Simulation gains traction at Amazon Robotics

Scientists and engineers are developing a new generation of simulation tools accurate enough to develop and test robots virtually.

Building and fine-tuning robotic systems takes lots of time. This is especially true for robots designed to interact within and manipulate an ever-changing array of objects in Amazon facilities. Developing robotic systems in a virtual environment can accelerate this process, but it’s harder than it looks. Engineers have been accelerating new-product design using digital models and virtual simulations for decades. But these existing tools don’t meet Amazon’s need to develop and scale its fleet of complex robots.
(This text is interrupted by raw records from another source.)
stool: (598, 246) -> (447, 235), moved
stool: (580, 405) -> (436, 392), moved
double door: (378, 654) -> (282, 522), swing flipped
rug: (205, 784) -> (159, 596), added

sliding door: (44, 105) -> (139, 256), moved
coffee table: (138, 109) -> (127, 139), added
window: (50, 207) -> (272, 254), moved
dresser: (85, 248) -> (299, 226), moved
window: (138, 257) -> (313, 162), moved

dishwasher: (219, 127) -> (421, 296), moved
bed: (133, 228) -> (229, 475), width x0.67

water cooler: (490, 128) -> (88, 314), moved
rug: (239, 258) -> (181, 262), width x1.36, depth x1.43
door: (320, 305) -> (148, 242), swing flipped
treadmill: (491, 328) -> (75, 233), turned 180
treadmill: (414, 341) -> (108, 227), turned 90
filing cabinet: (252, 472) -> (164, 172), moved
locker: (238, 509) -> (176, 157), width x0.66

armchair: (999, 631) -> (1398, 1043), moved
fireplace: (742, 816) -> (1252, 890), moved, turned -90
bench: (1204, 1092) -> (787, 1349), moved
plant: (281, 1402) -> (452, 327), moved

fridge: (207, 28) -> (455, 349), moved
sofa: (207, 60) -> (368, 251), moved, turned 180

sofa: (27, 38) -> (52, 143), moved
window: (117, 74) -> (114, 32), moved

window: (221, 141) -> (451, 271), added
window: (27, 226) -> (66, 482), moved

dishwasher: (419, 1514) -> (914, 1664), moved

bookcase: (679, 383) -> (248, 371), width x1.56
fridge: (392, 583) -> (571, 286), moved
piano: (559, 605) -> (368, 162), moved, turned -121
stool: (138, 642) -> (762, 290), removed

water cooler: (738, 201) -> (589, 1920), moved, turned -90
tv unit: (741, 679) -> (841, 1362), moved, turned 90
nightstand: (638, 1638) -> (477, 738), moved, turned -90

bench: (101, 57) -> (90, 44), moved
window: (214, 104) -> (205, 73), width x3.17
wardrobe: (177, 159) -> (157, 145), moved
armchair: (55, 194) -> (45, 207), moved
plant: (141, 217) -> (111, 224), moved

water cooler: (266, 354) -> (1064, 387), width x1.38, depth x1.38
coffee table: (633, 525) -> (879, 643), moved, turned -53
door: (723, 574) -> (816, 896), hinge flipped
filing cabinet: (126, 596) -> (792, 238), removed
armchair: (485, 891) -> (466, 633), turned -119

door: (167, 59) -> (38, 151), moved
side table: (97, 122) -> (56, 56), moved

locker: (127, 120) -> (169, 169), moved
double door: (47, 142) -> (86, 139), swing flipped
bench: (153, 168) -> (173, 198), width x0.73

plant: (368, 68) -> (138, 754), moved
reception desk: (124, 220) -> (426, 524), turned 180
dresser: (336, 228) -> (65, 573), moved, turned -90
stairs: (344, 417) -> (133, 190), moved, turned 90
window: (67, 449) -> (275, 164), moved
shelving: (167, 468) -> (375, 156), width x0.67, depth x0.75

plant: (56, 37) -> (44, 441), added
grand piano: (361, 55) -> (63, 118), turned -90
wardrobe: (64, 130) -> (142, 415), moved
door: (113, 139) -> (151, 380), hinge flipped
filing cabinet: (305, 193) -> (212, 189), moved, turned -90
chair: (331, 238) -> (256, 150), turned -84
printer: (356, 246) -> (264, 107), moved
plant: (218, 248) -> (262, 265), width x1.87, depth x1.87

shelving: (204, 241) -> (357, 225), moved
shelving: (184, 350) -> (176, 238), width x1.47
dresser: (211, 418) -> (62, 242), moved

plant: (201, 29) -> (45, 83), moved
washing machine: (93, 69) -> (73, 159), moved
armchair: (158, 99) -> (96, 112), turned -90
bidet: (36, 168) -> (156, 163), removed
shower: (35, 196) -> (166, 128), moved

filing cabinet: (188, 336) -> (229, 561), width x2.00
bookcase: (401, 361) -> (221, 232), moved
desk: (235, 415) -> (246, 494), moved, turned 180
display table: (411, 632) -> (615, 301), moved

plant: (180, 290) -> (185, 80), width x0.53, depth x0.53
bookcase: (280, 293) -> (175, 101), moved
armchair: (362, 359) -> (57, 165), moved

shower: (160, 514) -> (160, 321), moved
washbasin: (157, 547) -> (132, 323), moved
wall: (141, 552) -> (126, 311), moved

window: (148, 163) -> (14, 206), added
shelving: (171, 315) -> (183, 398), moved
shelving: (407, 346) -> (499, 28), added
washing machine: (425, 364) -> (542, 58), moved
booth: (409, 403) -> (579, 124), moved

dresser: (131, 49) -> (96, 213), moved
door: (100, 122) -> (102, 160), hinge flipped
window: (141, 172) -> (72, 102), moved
To understand why, consider video games. Modern video games simulate worlds that look visually realistic at interactive rates.

“Take a race car game, for example. Everything looks physically plausible, but the forces behind the movements aren’t necessarily accurate,” says Andrew Marchese, an Amazon Robotics principal applied scientist who specializes in robotic manipulation. “They approximate some of the torques and forces that push and pull an object in the real world. So, a car’s acceleration may look realistic, even though the car’s engine is not big enough to generate the force needed to jump across the missing section of a bridge. ”Many industrial simulations also rely on approximations. Amazon, for example, uses visual simulators to plan its facilities and approximate how robots will move and interact safely with associates. “Our ambition is to develop robots in simulation first,” Marchese adds. “We want to write software against virtual robots, test it in realistic simulations, verify safety on a real robot, and deploy. And our team is making real progress in doing this.”